Donnerstag war das Hochwasser maßgeblich Streckenführend. Geschlossen wieder mit voller Mannschaftsstärke am Start ging es Richtung Süden. Highlight war für alle das Erklimmen der Marienburg, der Stammsitz Königsfamilie von Hannover, die wir schon am Sonntag bestaunen durften. Nach der ersten Verpflegung trennten sich wieder die Wege der Gruppe, da die lange Tour aus einer zweiten Schleife kurzerhand gefahren wurde. Auch heute blieben wir vom Regen verschont aber wurden mit ordentlich Wind belohnt. 

Am Freitag zum Steinhuder Meer war wieder Chaos durch das Hochwasser bestimmend, nicht nur das drei Radfahrer wegen überfluteten Straßen einen Umweg zum Start fahren mussten – auch sonst gab es wieder diverse Änderungen. Es wurde ein Hin- und Rücktrack verteilt, was am Start schon für viel Stress sorgte und Christian kurzerhand den Streckenkoordinator mit seiner Hilfe etwas entlastetet. Dann wurden die Teilnehmer in Gruppen durch die Stadt Richtung Norden geführt und auf die Strecke geschickt. Durch die längere Anfahrt waren dann die Schweriner pünktlich für die letzte Gruppe mit zuständig. Nach dem Herausbegleiten fuhren wir dann gemeinsam bis zur Streckenteilung der 75 bzw. 110 km Runde. Hier ging dann Christian auf die große Schleife da die 75 km ja auf knapp 100 Kilometer und 3 Punkte verlängert war. Diese (kurze) Runde war denn auch die bessere Wahl da nach kurzer Zeit auf der langen Strecke sämtliche Schilder fehlten. Hier hat Christian bis zur nächsten Kontrolle wieder die Guidefunktion für drei ratlose Mitfahrer übernommen. Ab der zweiten Kontrolle lief es dann mit den Schildern und auch dem Wind, der heute besonders stark war recht zügig Richtung Ziel. Für Christian sogar so zügig, dass er die dritte Kontrolle verpasste und vor den Anderen im Ziel war. 
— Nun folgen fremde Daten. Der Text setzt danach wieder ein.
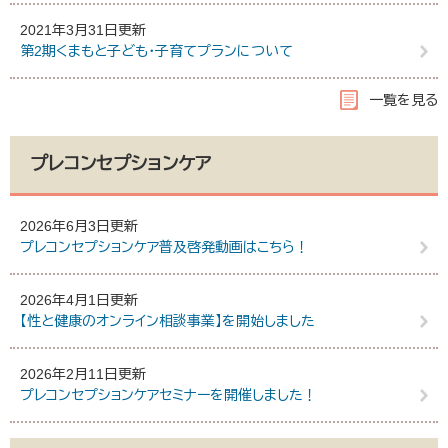
2021年3月31日更新
第2期くまもと子ども・子育てプランについて
一覧を見る
プレコンセプションケア
2026年6月3日更新
プレコンセプションケア普及啓発動画はこちら！
2026年4月1日更新
【性と健康のオンライン相談事業】を開始しました
2026年2月11日更新
プレコンセプションケアセミナーを開催しました！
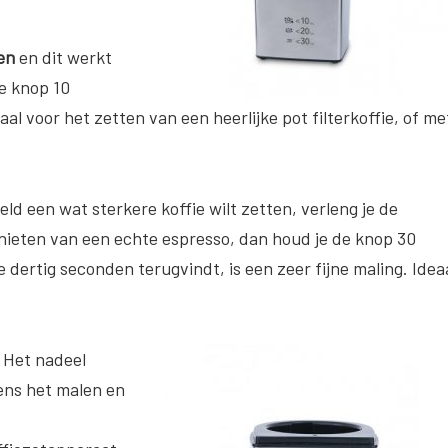
en
en dit werkt
de knop 10
al voor het zetten van een heerlijke pot filterkoffie, of me
ld een wat sterkere koffie wilt zetten, verleng je de
genieten van een echte espresso, dan houd je de knop 30
 dertig seconden terugvindt, is een zeer fijne maling. Idea
Het nadeel
ens het malen en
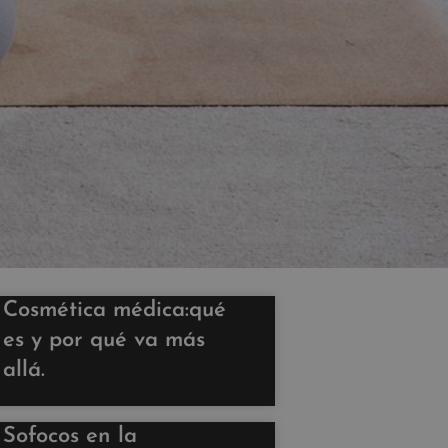
Cosmética médica:qué
es y por qué va más
allá.
Sofocos en la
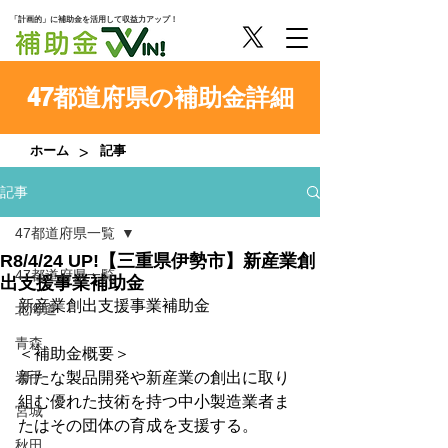
「計画的」に補助金を活用して収益力アップ！
47都道府県の補助金詳細
>
ホーム
記事
記事
47都道府県一覧
R8/4/24 UP!【三重県伊勢市】新産業創
47都道府県一覧
出支援事業補助金
新産業創出支援事業補助金
北海道
青森
＜補助金概要＞
岩手
新たな製品開発や新産業の創出に取り
組む優れた技術を持つ中小製造業者ま
宮城
たはその団体の育成を支援する。
秋田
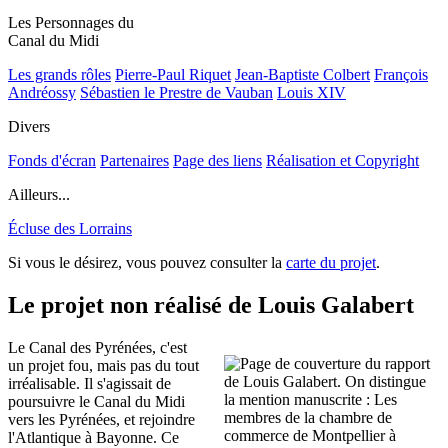
Les Personnages du
Canal du Midi
Les grands rôles
Pierre-Paul Riquet
Jean-Baptiste Colbert
François
Andréossy
Sébastien le Prestre de Vauban
Louis XIV
Divers
Fonds d'écran
Partenaires
Page des liens
Réalisation et Copyright
Ailleurs...
Écluse des Lorrains
Si vous le désirez, vous pouvez consulter la
carte du projet
.
Le projet non réalisé de Louis Galabert
Le Canal des Pyrénées, c'est
un projet fou, mais pas du tout
irréalisable. Il s'agissait de
poursuivre le Canal du Midi
vers les Pyrénées, et rejoindre
l'Atlantique à Bayonne. Ce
Heute wurde dann auch unsere Vereinswertung abgegeben wobei wir mit fünf Teilnehmern in starker Unterzahl gegenüber anderen Vereinen waren. 
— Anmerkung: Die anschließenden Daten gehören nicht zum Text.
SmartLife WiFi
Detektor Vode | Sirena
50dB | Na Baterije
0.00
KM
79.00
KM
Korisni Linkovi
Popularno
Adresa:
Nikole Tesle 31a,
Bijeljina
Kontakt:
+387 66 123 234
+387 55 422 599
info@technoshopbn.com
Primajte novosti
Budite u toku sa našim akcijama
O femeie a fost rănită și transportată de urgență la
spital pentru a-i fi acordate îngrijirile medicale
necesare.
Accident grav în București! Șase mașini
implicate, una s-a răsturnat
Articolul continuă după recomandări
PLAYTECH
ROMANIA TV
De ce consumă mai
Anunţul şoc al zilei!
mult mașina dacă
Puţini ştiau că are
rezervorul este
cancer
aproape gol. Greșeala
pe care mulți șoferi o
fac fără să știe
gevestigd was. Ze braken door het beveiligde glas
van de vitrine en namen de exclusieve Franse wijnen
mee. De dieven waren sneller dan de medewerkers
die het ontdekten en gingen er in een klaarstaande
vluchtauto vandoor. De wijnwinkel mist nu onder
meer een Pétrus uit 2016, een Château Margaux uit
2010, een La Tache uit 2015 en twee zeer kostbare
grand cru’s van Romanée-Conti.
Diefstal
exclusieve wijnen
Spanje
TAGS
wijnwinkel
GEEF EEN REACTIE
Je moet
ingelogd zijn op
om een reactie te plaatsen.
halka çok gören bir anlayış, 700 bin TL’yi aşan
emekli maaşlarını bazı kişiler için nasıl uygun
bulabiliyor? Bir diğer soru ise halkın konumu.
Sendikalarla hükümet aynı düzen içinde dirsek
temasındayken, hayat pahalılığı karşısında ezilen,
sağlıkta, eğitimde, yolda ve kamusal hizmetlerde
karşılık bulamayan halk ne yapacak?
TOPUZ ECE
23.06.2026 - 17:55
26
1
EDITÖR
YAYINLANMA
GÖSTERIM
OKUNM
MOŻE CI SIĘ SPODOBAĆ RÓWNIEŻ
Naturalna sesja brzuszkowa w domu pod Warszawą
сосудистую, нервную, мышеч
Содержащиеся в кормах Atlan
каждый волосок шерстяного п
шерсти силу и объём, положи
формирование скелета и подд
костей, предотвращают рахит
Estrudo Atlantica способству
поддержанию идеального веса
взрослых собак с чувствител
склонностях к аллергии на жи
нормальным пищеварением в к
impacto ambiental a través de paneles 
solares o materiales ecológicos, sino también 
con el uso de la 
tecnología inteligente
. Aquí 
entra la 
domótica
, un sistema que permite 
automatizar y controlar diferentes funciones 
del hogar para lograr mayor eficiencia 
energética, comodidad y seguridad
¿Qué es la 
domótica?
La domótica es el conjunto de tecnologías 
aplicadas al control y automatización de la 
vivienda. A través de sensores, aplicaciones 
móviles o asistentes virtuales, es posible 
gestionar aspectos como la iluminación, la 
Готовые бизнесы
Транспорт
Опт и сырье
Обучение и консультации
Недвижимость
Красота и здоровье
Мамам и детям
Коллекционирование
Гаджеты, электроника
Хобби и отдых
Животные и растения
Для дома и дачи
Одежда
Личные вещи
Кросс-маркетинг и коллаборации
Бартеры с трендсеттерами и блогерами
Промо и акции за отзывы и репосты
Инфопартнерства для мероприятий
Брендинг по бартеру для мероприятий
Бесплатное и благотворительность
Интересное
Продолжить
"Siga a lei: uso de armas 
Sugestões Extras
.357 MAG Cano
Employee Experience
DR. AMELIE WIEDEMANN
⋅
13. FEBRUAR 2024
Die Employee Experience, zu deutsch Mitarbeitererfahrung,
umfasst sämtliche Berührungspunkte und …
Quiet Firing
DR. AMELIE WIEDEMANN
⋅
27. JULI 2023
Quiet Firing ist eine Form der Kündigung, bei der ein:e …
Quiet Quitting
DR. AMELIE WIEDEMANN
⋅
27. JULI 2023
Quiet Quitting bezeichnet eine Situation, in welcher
Am finalen Samstag war das Wetter dann wie wir es im Norden kennen. Sehr windig aber dafür mit Sonne und einigen Wolken. Geschlossen ging es heute Richtung Hameln wo wir uns zur zweiten Streckenteilung wieder für unterschiedliche Strecken entschieden. Ab Hameln wurde das Tempo Richtung Ziel durch den stärkenden Rückenwind recht hoch gehalten und lud zu so manchen Spielereien ein. Abschließend fand im Ziel die Abschlussfeier mit dem Einmarsch der Vereinsbanner und anschließender Auswertung der Vereinswertung statt. Hier haben wir den Platz 26 von 39 gemeldeten Vereinen mit fünf Fahrern belegt und Christian nahm die Ehrung entgegen. Damit war das Bundesradsporttreffen 2017 wieder Geschichte und wir freuen uns schon auf Langenselbold 2018. Wir hoffen dann auch auf stärkere Vereinspräsenz mit etwas mehr als fünf Fahrern – die Atmosphäre und das Event sind immer ein Erlebnis.